Clyde S. McGregor, CFA
Robert A. Taylor, CFA
As of 3/31/11, Bulgari SpA represented 0% of The Oakmark Global Fund’s total net assets, LVMH Moet Hennessy Louis Vuitton SA 0%, SAP AG 2.3%, Oracle Corp. 4.5%, Covidien Plc. 2.4%, Snap-On Inc. 4.8%, Canon, Inc. 2.8%, Daiwa Securities Group Inc. 3.8%, Cisco Systems, Inc. 2.4%, Primary Health Care, Ltd. 2.7%, Julius Baer Group, Ltd. 3.4%, Sara Lee Corp. 2.6%, Laboratory Corp. of America Holdings 4.2%, Square Enix Holdings Co., Ltd. 3.5%, Discovery Communications Inc. Class C 2.4%, Credit Suisse Group 3.2%, Del Monte Foods Co. 0%, Sanofi-Aventis 0%, Genzyme Corp. 0%, Nomura Holdings, Inc. 0%, Meitec Corp. 0.5%, and Toyota Motor Corp. 3.0%. Portfolio holdings are subject to change without notice and are not intended as recommendations of individual stocks.
The MSCI World Index (Net) is a free float-adjusted market capitalization weighted index that is designed to measure the global equity market performance of developed markets. This benchmark calculates reinvested dividends net of withholding taxes using Luxembourg tax rates. This index is unmanaged and investors cannot invest directly in this index.
The Lipper Global Fund Index measures the performance of the 30 largest mutual funds that invest in securities throughout the world. This index is unmanaged and investors cannot invest directly in this index.
The Japanese TOPIX Index is an index that measures stock prices on the Tokyo Stock Exchange (TSE). This capitalization-weighted index lists all firms that are considered to be under the 'first section' on the TSE, which groups all of the large firms on the exchange into one pool. This index is unmanaged and investors cannot actually make investments in this index.
Power, Stephen. “Radiation Traces Found in U.S. Milk.”
http://online.wsj.com/article/SB10001424052748703806304576233221749626458.html?mod=WSJ_WSJ_News_BlogsModule. March 31, 2011.
Investing in foreign securities presents risks that in some ways may be greater than in U.S. investments. Those risks include: currency fluctuation; different regulation, accounting standards, trading practices and levels of available information; generally higher transaction costs; and political risks.

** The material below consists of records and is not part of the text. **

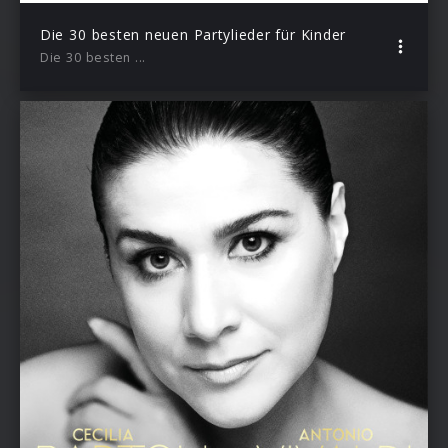
Die 30 besten neuen Partylieder für Kinder
Die 30 besten ...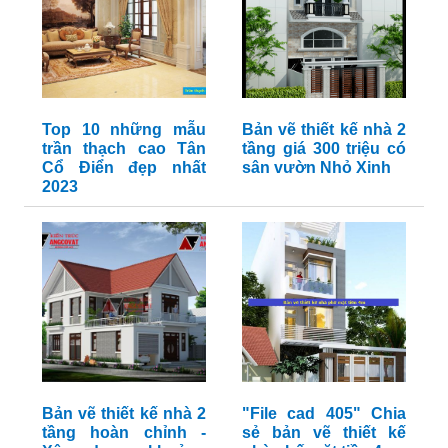
Top 10 những mẫu
Bản vẽ thiết kế nhà 2
trần thạch cao Tân
tầng giá 300 triệu có
Cổ Điển đẹp nhất
sân vườn Nhỏ Xinh
2023
Bản vẽ thiết kế nhà 2
"File cad 405" Chia
tầng hoàn chỉnh -
sẻ bản vẽ thiết kế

The discussion of the Funds’ investments and investment strategy (including current investment themes, the portfolio managers' research and investment process, and portfolio characteristics) represents the Funds’ investments and the views of the portfolio managers and Harris Associates L.P., the Funds' investment adviser, at the time of this letter, and are subject to change without notice.